Hong Kong’s use of emergency powers to ban face masks was illegal

A Hong Kong court today (Nov. 18) ruled that the city’s face mask ban, enacted last month by invoking colonial-era emergency laws, is unconstitutional.

Judges heard a constitutional challenge to the ban last month, filed by two dozen opposition lawmakers. They argued that both the face mask ban, and the Emergency Regulations Ordinance invoked to enact the ban, were in contravention of the Basic Law, Hong Kong’s mini-constitution.

For now, the mask ban remains in place as it has not yet been officially struck down. The court will decide on the question of relief at a later hearing. At a news conference today, police said they will suspend the enforcement of the mask ban, and the government has said the same. If the government doesn’t appeal the court ruling, it would have to drop charges pressed under the mask ban, and people who have been arrested under the ban, or harassed to take off their mask, will now be entitled to file civil claims for unlawful detention, battery, and assault.

Meanwhile, the pro-democracy legislators who filed the judicial review called on the government to withdraw all anti-mask related charges, saying in a statement that the “current crisis must be resolved by political means, not by making repressive laws or by resorting to judicial intervention.”

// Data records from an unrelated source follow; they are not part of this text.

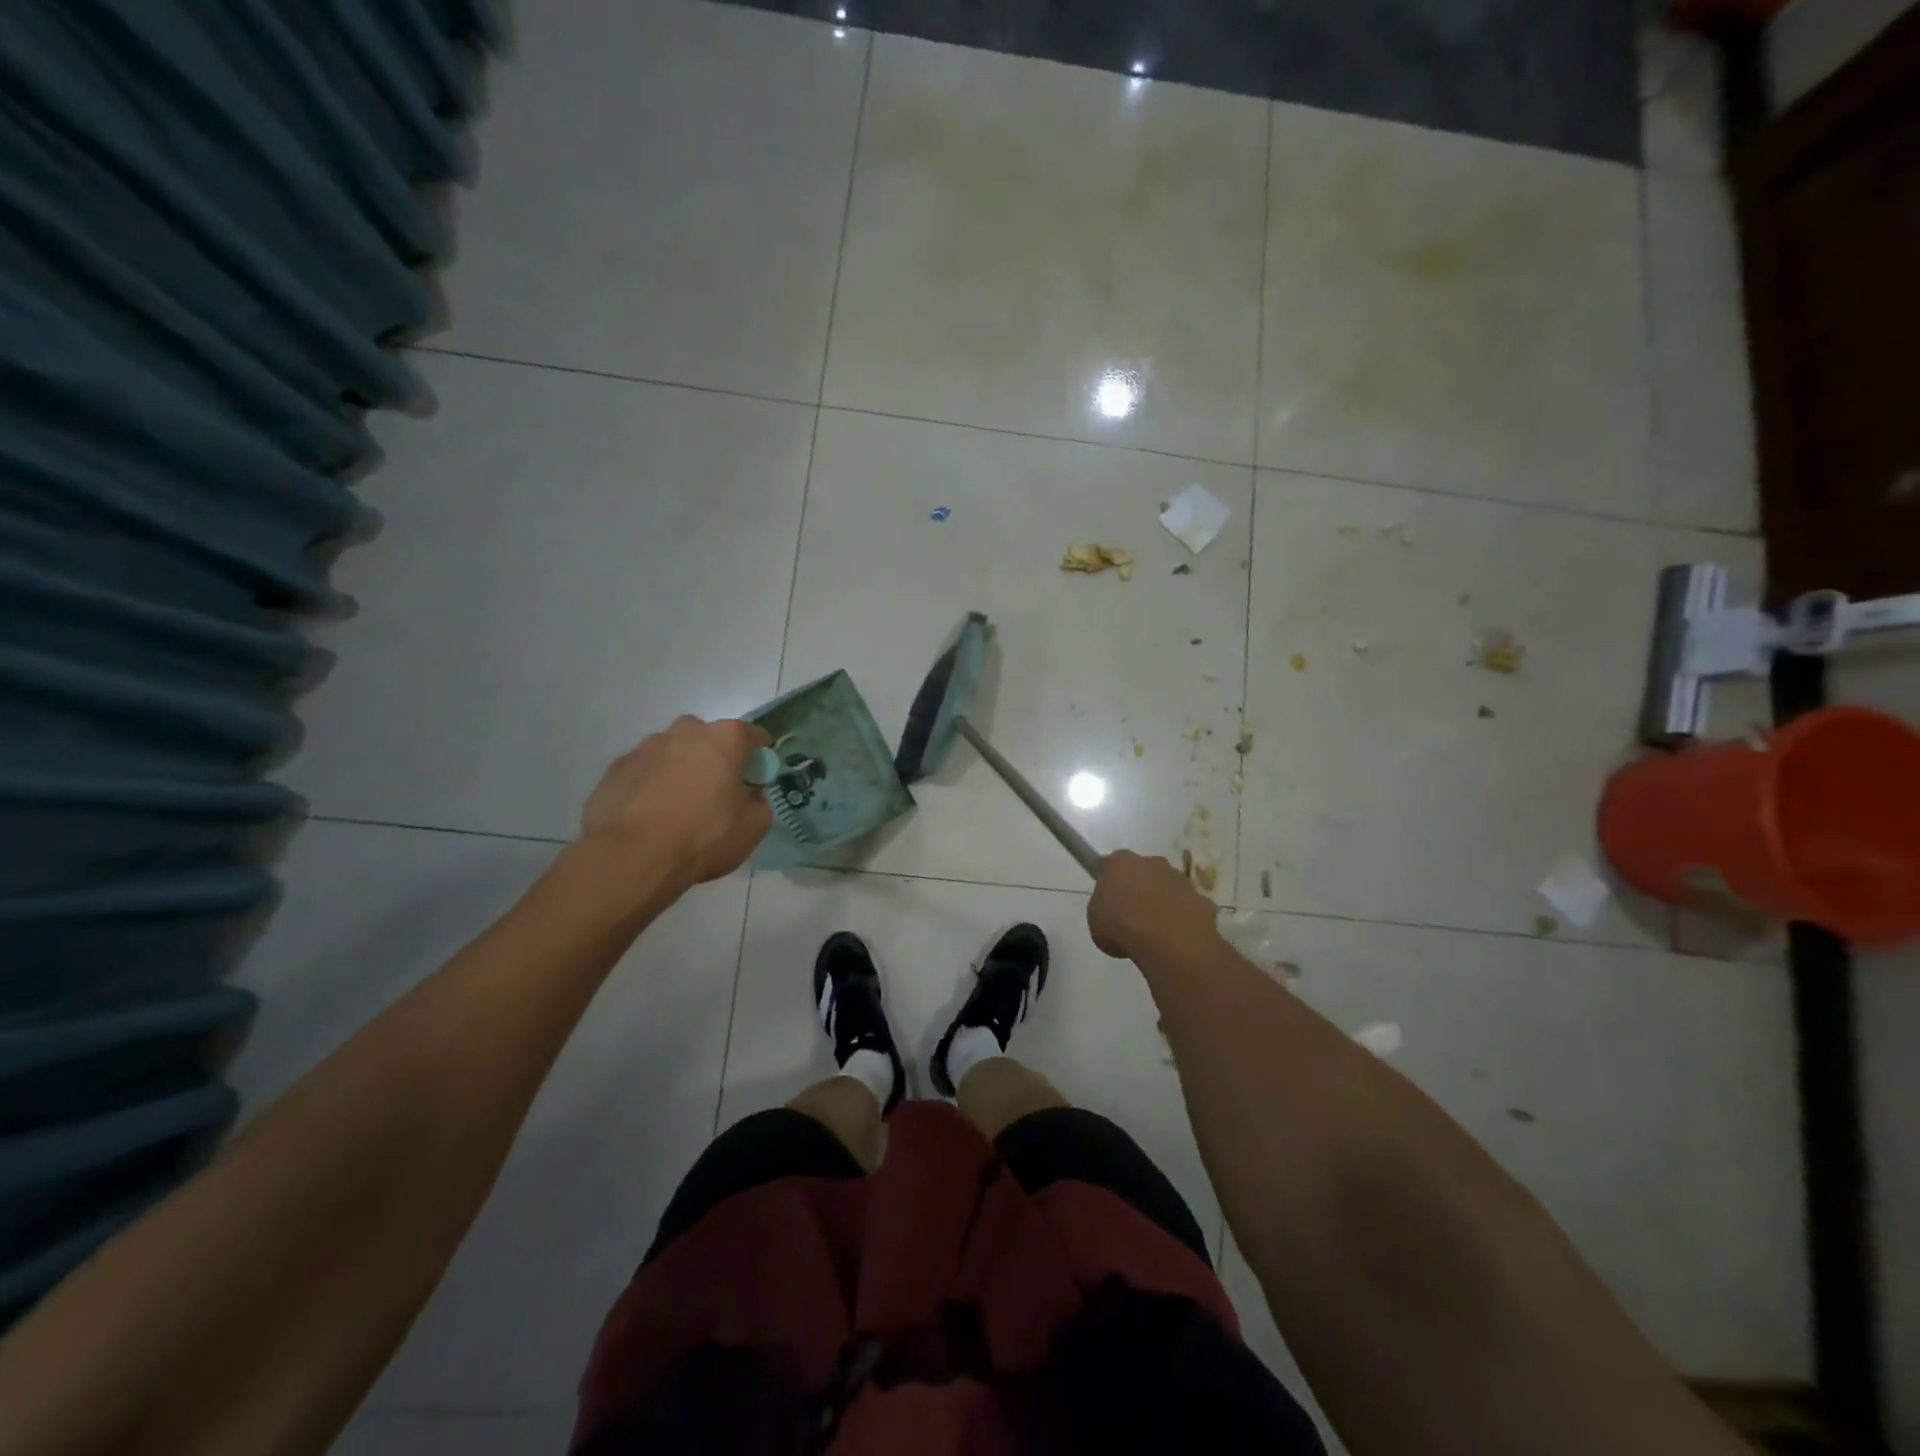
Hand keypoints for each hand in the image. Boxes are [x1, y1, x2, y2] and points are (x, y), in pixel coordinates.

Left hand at [581, 716, 772, 885]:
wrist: (633, 856)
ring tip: (677, 810)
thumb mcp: (754, 826)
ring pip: (673, 754)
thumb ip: (758, 800)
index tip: (756, 780)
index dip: (759, 758)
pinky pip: (644, 772)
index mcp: (725, 738)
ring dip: (680, 772)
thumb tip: (749, 794)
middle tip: (716, 795)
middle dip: (715, 760)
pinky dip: (651, 787)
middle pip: (709, 740)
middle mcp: (685, 731)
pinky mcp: (617, 768)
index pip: (754, 736)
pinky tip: (650, 817)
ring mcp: (646, 747)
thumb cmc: (704, 835)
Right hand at [1087, 850, 1219, 960]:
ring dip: (1161, 900)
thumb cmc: (1122, 927)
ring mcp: (1178, 878)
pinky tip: (1176, 936)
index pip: (1108, 864)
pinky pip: (1186, 904)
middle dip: (1137, 886)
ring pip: (1166, 885)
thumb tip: (1112, 910)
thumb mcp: (1096, 922)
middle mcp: (1149, 862)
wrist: (1169, 941)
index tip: (1106, 897)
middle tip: (1130, 913)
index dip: (1106, 879)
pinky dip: (1181, 916)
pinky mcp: (1199, 896)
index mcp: (1118, 863)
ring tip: (1155, 929)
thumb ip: (1103, 909)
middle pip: (1140, 870)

In a protest movement that has been playing out as much on the streets as it has in courts, today’s judgment represents something of a first taste of victory for protesters. For months, the police and the government have filed and been granted victory after victory in their attempt to thwart the protests: injunctions to ban protests in subway stations; severely restrict protests at the airport; prohibit online messages that incite violence, and a so-called anti-doxxing injunction. On the protesters’ side, a recent application for an injunction to bar police from entering the Chinese University of Hong Kong was thrown out by the court. In almost every case, the government has had its way and attempts to challenge their injunctions have been unsuccessful.

In their judgement, the judges drilled down into the intricacies of the law against the use of face masks (pdf).

First, they declared that part of the Emergency Regulations Ordinance is unconstitutional. The ordinance gives the city’s top official the power to enact any law she sees fit in “an occasion of public danger or emergency.” Chief executive Carrie Lam had stated that Hong Kong is “not in a state of emergency,” and had instead used the emergency powers on the basis that the city was facing “serious public danger.”

The judges took issue with this, writing that the ground of public danger is “so wide in its scope, the conferment of powers so complete, its conditions for invocation so uncertain,” that it is unconstitutional.

However, this doesn’t mean that the entire Emergency Regulations Ordinance has been struck down, as the ground of emergency was beyond the scope of the judicial review.

The judges then turned their attention to the mask ban itself. They acknowledged that the ban sought to achieve legitimate aims, including dampening the emboldening effect that the anonymity offered by a mask has on protesters, and helping the police with law enforcement, investigation, and prosecution. The judges also acknowledged that the ban was rationally connected with its aims: for example, without a mask, certain protesters may be less willing to commit vandalism or violent acts. Unmasked protesters would also be more easily identifiable by the police. And though many opponents of the mask ban note that people are openly flouting the measure, the judges wrote that the law’s ineffectiveness “does not in itself disprove rational connection.”

What the judges found fault in was that the mask ban went beyond what is “reasonably necessary” to achieve its aims. They zeroed in on two specific sections of the ban: one that prohibited masks at all public gatherings and marches, whether legal or not; and one that gave police the powers to stop any person and demand that they remove their mask.

Because the mask ban is so broad and vague, it leaves unclear whether it applies to participants of public gatherings, or merely those who happen to be nearby, the judges wrote. And because the ban applies to all public assemblies and processions, it means that different demonstrations—like Pride parades and labor rights gatherings—where participants have legitimate reasons for not wanting to be identified end up being swept up under a “near blanket prohibition.”

The judges also ruled that the provision granting police officers the power to demand that any person in a public place remove their mask “exceeds what is reasonably necessary to achieve the aim of law enforcement, investigation and prosecution violent protesters even in the prevailing turbulent circumstances in Hong Kong.” They pointed to the UK as an example, where police similarly have powers to demand the removal of masks but only if the officer is at the rank of inspector or above, and if that officer believes that violence may break out in the vicinity, or if the masked person is carrying offensive weapons without good reason.